Data:
------------------------------------------------------------

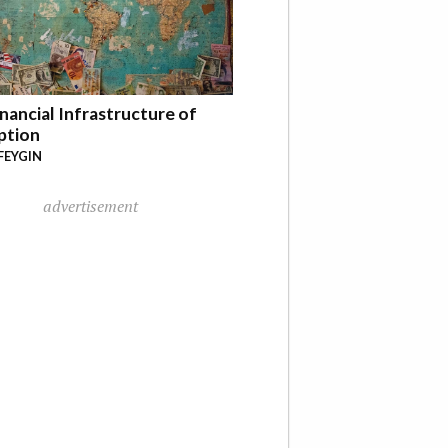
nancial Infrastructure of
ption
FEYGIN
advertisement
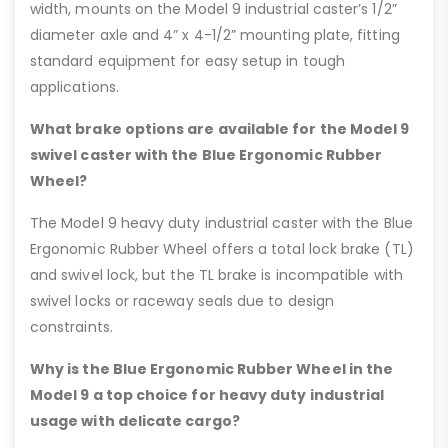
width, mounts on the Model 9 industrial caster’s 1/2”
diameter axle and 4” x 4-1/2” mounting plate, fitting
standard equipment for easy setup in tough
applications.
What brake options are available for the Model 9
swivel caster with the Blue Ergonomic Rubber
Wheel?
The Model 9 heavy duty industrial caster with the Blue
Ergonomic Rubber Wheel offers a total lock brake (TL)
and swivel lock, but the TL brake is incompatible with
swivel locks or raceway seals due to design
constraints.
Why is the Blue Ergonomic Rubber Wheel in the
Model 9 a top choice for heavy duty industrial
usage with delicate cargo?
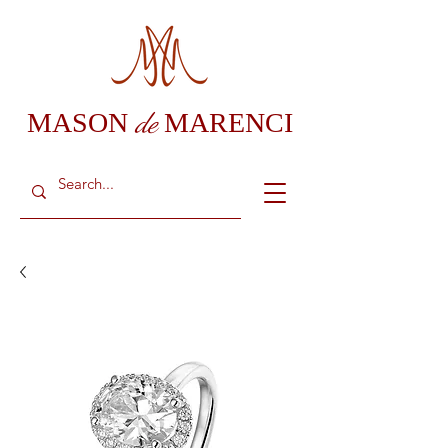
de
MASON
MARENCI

------------------------------------------------------------

Work request:
Put the lines above into a JSON list of strings, one string per line, with blank lines skipped and the pictures left out.

Written answer:
[
  "nancial Infrastructure of",
  "ption",
  "FEYGIN",
  "advertisement",
  "width, mounts on the Model 9 industrial caster’s 1/2”",
  "diameter axle and 4” x 4-1/2” mounting plate, fitting",
  "standard equipment for easy setup in tough",
  "applications.",
  "What brake options are available for the Model 9",
  "swivel caster with the Blue Ergonomic Rubber",
  "Wheel?",
  "The Model 9 heavy duty industrial caster with the Blue",
  "Ergonomic Rubber Wheel offers a total lock brake (TL)",
  "and swivel lock, but the TL brake is incompatible with",
  "swivel locks or raceway seals due to design",
  "constraints.",
  "Why is the Blue Ergonomic Rubber Wheel in the",
  "Model 9 a top choice for heavy duty industrial",
  "usage with delicate cargo?",
  "de",
  "MASON",
  "MARENCI"
]